Input for this task >>
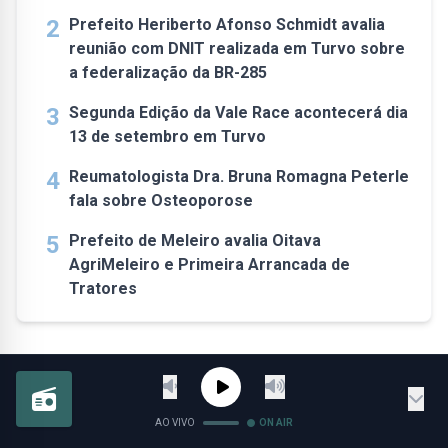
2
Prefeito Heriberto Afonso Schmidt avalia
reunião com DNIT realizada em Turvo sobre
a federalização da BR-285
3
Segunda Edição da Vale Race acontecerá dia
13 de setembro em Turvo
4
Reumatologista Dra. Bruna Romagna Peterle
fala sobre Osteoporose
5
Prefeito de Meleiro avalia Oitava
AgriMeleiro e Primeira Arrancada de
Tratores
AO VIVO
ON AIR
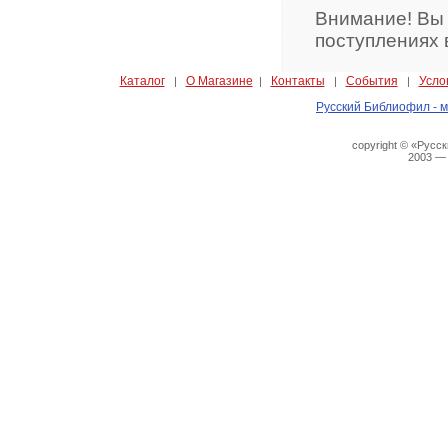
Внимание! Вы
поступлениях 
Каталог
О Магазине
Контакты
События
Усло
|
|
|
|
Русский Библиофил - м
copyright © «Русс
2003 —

...

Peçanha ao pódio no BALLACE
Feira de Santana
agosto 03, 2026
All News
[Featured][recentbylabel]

Problem description >> Switch "All News" to "Top News" in the lines from the one with "Peçanha ao pódio no BALLACE" to the one with "[Featured][recentbylabel]", and write out only those lines with everything else left as it is.

Solution below >>
Peçanha ao pódio no BALLACE
Feira de Santana
agosto 03, 2026
Top News
[Featured][recentbylabel]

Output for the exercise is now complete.